Written instruction A:
Convert the listing into a Markdown table with the columns Row and Line, starting at the first line of the listing and going on through the line that contains "text scanner.c: [118, 731, 1157, 765]". Leave out blank lines.
━━━━━ Passage shown ━━━━━
On June 18, 2014, a group of investors, including funds managed by Blackrock Advisors, LLC, PIMCO-Advisors, L.P., and others, filed a derivative action against DBNTC and DBTCA in New York State Supreme Court purportedly on behalf of and for the benefit of 544 private-label RMBS trusts asserting claims for alleged violations of the U.S. Trust Indenture Act of 1939 (“TIA”), breach of contract, breach of fiduciary duty and negligence based on DBNTC and DBTCA’s alleged failure to perform their duties as trustees for the trusts. Plaintiffs subsequently dismissed their state court complaint and filed a derivative and class action complaint in the U.S. District Court for the Southern District of New York on behalf of and for the benefit of 564 private-label RMBS trusts, which substantially overlapped with the trusts at issue in the state court action. The complaint alleged that the trusts at issue had suffered total realized collateral losses of U.S. $89.4 billion, but the complaint did not include a demand for money damages in a sum certain. On March 22, 2016, plaintiffs filed an amended complaint in federal court. In the amended complaint, in connection with 62 trusts governed by indenture agreements, plaintiffs asserted claims for breach of contract, violation of the TIA, breach of fiduciary duty, and breach of duty to avoid conflicts of interest. The amended complaint alleged that the trusts at issue had suffered total realized collateral losses of U.S. $9.8 billion, but the complaint did not include a demand for money damages in a sum certain. On December 6, 2018, the court entered the parties’ stipulation voluntarily dismissing the action with prejudice.
━━━━━ Supplied material ━━━━━
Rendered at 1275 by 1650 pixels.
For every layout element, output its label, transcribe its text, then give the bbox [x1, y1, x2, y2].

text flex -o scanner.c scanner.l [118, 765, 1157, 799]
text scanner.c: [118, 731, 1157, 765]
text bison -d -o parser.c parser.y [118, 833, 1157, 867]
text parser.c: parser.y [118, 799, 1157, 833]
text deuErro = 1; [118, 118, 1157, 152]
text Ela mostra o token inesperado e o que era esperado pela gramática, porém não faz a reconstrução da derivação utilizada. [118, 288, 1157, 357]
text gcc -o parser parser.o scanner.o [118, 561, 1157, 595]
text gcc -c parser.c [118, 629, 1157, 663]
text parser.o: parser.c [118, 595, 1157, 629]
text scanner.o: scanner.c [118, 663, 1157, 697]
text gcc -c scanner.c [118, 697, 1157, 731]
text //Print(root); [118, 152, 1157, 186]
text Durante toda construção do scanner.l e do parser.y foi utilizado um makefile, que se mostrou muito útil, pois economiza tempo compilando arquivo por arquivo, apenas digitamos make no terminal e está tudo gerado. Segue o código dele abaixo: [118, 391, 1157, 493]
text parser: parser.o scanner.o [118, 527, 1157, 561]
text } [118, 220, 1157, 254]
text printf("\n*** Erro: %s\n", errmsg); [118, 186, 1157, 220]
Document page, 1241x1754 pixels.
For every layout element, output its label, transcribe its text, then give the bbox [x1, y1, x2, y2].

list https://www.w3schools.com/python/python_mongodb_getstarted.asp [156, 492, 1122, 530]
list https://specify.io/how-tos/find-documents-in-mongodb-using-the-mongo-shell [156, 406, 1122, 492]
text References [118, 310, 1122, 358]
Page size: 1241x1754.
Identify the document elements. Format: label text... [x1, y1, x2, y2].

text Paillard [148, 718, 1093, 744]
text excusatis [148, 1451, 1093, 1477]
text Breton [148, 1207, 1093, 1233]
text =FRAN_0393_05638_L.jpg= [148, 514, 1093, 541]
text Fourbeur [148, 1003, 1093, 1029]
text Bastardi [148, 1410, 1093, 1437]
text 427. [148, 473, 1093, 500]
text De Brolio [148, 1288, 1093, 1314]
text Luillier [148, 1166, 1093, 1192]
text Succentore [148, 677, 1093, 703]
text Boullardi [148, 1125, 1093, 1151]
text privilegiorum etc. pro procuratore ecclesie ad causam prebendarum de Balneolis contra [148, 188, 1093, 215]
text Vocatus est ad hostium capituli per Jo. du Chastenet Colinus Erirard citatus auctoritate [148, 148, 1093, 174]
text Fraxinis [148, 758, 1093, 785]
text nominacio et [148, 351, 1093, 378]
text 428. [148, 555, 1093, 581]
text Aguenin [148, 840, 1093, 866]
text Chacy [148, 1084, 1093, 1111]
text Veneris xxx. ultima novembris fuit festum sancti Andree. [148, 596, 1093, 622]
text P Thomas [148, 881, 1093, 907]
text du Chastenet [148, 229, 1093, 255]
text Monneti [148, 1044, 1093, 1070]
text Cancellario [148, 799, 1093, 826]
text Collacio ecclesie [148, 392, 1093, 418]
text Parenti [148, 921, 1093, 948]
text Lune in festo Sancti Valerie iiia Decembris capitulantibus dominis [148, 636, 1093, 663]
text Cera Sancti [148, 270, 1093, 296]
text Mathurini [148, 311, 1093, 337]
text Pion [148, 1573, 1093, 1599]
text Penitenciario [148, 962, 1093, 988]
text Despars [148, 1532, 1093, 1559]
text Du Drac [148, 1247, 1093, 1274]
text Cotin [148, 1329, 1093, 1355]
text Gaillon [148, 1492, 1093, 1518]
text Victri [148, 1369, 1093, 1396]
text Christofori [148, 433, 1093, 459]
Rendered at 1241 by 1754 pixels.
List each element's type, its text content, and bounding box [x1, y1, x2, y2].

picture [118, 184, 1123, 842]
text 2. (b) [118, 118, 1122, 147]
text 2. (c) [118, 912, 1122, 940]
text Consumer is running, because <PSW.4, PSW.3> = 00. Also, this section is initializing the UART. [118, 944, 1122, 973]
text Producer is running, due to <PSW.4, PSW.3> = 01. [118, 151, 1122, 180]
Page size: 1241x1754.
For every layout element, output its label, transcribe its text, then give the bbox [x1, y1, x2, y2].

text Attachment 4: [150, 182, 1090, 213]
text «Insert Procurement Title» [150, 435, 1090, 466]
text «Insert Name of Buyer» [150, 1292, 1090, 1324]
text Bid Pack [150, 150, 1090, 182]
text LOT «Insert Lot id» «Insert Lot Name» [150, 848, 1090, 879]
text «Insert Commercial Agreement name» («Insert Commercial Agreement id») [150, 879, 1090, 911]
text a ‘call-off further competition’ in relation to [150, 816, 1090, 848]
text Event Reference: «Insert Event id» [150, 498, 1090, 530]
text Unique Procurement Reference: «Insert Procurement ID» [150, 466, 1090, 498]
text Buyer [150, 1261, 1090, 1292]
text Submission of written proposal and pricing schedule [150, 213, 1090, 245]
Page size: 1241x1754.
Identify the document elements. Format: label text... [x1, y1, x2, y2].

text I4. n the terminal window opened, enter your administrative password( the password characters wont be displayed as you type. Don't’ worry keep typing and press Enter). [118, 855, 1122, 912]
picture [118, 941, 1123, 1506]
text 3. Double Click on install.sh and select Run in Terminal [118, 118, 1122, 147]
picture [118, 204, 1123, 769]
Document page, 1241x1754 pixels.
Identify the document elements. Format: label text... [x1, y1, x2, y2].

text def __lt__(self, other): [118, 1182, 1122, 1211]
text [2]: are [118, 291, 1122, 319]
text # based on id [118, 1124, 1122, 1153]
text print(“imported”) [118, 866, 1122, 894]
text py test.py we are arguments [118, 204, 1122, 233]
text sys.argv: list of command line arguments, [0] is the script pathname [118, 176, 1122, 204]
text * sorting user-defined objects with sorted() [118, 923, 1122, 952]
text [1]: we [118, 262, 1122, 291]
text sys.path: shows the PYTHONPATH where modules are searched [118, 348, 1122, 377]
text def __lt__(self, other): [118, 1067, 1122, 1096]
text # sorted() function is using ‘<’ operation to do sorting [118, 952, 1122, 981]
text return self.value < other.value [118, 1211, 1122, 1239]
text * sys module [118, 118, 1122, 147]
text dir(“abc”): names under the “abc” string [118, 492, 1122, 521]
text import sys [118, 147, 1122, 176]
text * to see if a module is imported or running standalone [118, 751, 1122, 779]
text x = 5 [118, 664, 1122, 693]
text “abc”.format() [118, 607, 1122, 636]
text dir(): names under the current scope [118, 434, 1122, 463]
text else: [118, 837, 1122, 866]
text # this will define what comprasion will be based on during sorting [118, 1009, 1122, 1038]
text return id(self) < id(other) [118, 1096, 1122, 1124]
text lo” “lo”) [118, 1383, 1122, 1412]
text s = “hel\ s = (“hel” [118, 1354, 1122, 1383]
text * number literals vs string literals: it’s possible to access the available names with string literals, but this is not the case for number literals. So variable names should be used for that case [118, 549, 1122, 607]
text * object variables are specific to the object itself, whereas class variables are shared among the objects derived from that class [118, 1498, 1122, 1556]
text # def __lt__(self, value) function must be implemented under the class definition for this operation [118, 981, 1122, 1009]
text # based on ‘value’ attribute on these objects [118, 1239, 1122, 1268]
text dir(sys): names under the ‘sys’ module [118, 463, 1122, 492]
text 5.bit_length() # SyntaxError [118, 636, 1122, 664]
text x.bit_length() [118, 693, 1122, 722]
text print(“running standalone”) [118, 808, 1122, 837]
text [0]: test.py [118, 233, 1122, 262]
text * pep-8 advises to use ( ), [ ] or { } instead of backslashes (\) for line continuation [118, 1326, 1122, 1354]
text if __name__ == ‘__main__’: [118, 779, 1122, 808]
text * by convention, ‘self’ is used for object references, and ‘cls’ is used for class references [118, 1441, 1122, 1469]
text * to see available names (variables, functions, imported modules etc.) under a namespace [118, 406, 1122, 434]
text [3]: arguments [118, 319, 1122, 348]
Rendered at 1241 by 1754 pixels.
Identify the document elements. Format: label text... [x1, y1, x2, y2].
━━━━━
Written instruction B:
Carry on the passage about the investor lawsuit against DBNTC and DBTCA from the point where it ends.

Final answer A:
| Row | Line |
|---|---|
| 1 | Rendered at 1275 by 1650 pixels. |
| 2 | For every layout element, output its label, transcribe its text, then give the bbox [x1, y1, x2, y2]. |
| 3 | text flex -o scanner.c scanner.l [118, 765, 1157, 799] |
| 4 | text scanner.c: [118, 731, 1157, 765] |

Final answer B:
On March 25, 2016, the BlackRock plaintiffs filed a state court action against DBTCA in the Superior Court of California, Orange County with respect to 513 trusts. On May 18, 2016, plaintiffs filed an amended complaint with respect to 465 trusts, and included DBNTC as an additional defendant. The amended complaint asserts three causes of action: breach of contract; breach of fiduciary duty; and breach of the duty to avoid conflicts of interest. Plaintiffs purport to bring the action on behalf of themselves and all other current owners of certificates in the 465 trusts. The amended complaint alleges that the trusts at issue have suffered total realized collateral losses of U.S. $75.7 billion, but does not include a demand for money damages in a sum certain. On January 17, 2018, Plaintiffs filed a motion for class certification. On May 30, 2018, the court denied that motion. On June 8, 2018, Plaintiffs filed a notice of appeal from the denial of that motion. On December 6, 2018, the court entered the parties’ stipulation voluntarily dismissing Plaintiffs’ appeal. On December 13, 2018, Plaintiffs submitted a notice of settlement and a request for dismissal. On January 11, 2019, the court dismissed the action with prejudice.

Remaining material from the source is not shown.